Methods: We studied 8 patients with cystic lung disease presenting in childhood. Routine history, physical, laboratory, immunologic, pulmonary function, radiographic, and whole exome sequence (WES) data were collected; extensive CC-motif chemokine receptor 2 (CCR2)-related genetic and other studies were done.

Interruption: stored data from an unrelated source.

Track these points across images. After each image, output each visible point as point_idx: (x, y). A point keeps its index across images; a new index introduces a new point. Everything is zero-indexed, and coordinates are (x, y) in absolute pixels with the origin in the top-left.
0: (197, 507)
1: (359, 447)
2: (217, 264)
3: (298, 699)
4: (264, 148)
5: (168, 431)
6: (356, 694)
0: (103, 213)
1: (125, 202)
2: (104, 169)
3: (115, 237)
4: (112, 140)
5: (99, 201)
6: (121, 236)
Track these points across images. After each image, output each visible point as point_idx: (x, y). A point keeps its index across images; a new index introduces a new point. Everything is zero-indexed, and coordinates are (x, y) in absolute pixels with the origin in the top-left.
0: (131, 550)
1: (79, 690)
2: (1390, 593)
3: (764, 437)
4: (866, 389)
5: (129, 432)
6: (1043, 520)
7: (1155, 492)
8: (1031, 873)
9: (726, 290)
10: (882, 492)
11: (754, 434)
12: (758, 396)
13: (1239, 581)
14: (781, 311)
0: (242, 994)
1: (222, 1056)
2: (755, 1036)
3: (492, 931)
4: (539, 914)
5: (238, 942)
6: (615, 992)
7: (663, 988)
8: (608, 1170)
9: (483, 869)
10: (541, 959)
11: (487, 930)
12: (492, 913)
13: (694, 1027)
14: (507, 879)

Results: Clinical presentation included dyspnea in 5 patients and cough in 4 patients. The physical examination was unremarkable except for digital clubbing in 4 patients. Serial chest CT scans revealed cysts along pleura and septa that increased in both number and size over time; quantitative CT analysis suggested cysts were continuous with distal airways. Serial pulmonary function tests showed progressive airflow obstruction. Lung histology identified reduced numbers of alveolar macrophages, pulmonary alveolar proteinosis (PAP), marked T/B cell lymphoid hyperplasia, peribronchiolar mononuclear cell infiltration and fibrosis, and areas of normal lung. All patients had biallelic CCR2 variants that blocked CCR2 expression and CCL-2-mediated signaling, impaired monocyte migration (but not phagocytosis or ROS production), and increased CCL-2  levels in blood. Hematologic indices, adaptive immunity, interferon-? signaling, and GM-CSF signaling were undisturbed. The natural history included abnormal BCG vaccination responses and recurrent inflammation/infections.

Conclusion: Complete CCR2 deficiency causes an unrecognized progressive polycystic lung disease in children. Serum CCL-2 testing may be helpful in identifying this disease among patients with unexplained polycystic lung disease.